When SARS-CoV-2, the virus that causes COVID-19, affects human cells, it rapidly begins to capture the existing metabolic machinery . The infectious cells secrete thousands of viral genomes and proteins while stopping the production of their own resources. Researchers from Brigham and Women’s Hospital, Massachusetts General Hospital (MGH), and the Broad Institute, studying cultured cells shortly after they contracted the virus, have now gained more insight into their metabolic pathways. -choose the virus.

The findings, published in Nature Communications, clarification of the potential therapeutic benefit of drugs such as methotrexate, which block the metabolic pathways of folate and monocarbons that are secreted by the virus.

One of the things we need in this pandemic is a pill that can be taken orally, as a prophylactic agent, before someone is hospitalized or even before they become infected. Monoclonal antibodies have many promise but they must be delivered internally. Blocking the metabolism pathways that viruses rely on reproducibility could be a new strategy for the early treatment of patients. “

Benjamin Gewurz, MD, PhD, Corresponding Author, Department of Infectious Diseases

To determine which metabolic pathways should be targeted, the researchers obtained samples of the virus and placed them in a large protected facility called the BSL-3 laboratory, located at the Broad Institute. They then teamed up with the laboratory of co-author Vamsi Mootha, MD, of MGH, to use large spectrometry techniques to identify the resources consumed and produced by healthy and infectious cells . They examined the infectious cells at an “eclipse point,” eight hours after infection, when the virus has begun to produce its RNA and proteins but has yet to adversely affect host cell growth and survival. .

In analyzing the amino acids and thousands of chemical metabolites produced by the cells, the researchers found that infectious cells had lost stores of glucose and folate. They showed that the SARS-CoV-2 virus removes building blocks from glucose production to the accumulation of purine substitutes, which are essential for the production of large amounts of viral RNA. In addition, they found that the 1-carbon pathway used to make folate metabolite was hyperactive, thus providing the virus with more carbon groups to make bases for DNA and RNA.
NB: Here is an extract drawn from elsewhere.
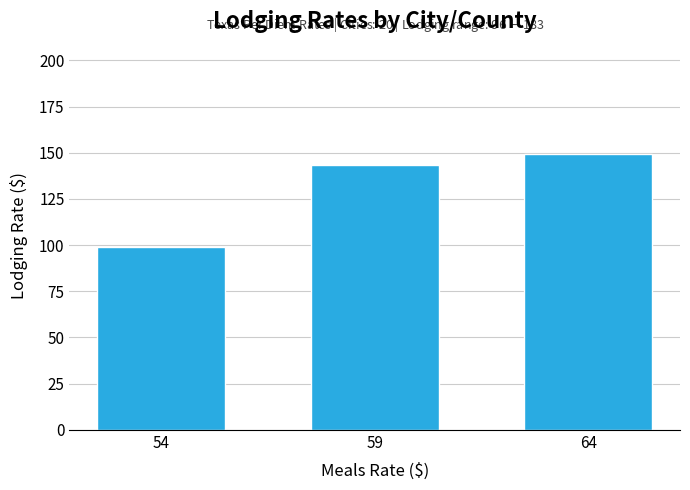

Reading left to right, list all the values displayed in this chart.

99.0	143.4	149.5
Drugs that inhibit folate metabolism, such as methotrexate, are often used to treat autoimmune conditions such as arthritis and may be therapeutic candidates for COVID-19. Methotrexate is currently being evaluated as a treatment for the inflammation that accompanies more advanced COVID-19 infections, but the researchers suggest that it may also be beneficial early on. Their study also found that it may offer a concomitant effect when administered with the anti-viral drug remdesivir. Proper administration of Methotrexate may have the prophylactic effect, however, by its protective properties. Researchers had to figure out how to counteract the antiviral effects of the drug without significantly affecting the patient’s natural immune response.

However, Gewurz reveals that oral antivirals are an important addition to an arsenal of treatments for COVID-19, serving both as an immediate treatment for infection as well as protection against new mutations and other coronaviruses. .

“We hope that, eventually, we can find a way to prevent viruses from using cell metabolism pathways to reproduce themselves as this could limit the ability of viruses to infect. growing up, “Gewurz said.” We’re starting to see new viral changes, and hopefully we can stay ahead of that – treating patients before the virus has a chance. make copies of yourself that may be resistant to antibodies. “

Source:

Brigham and Women ‘s Hospital

Magazine Reference:

Zhang, Y., et al. (2021) SARS-CoV-2 cleaves folate and monocarbon metabolism for viral reproduction. Nature Communication. doi.org/10.1038/s41467-021-21903-z.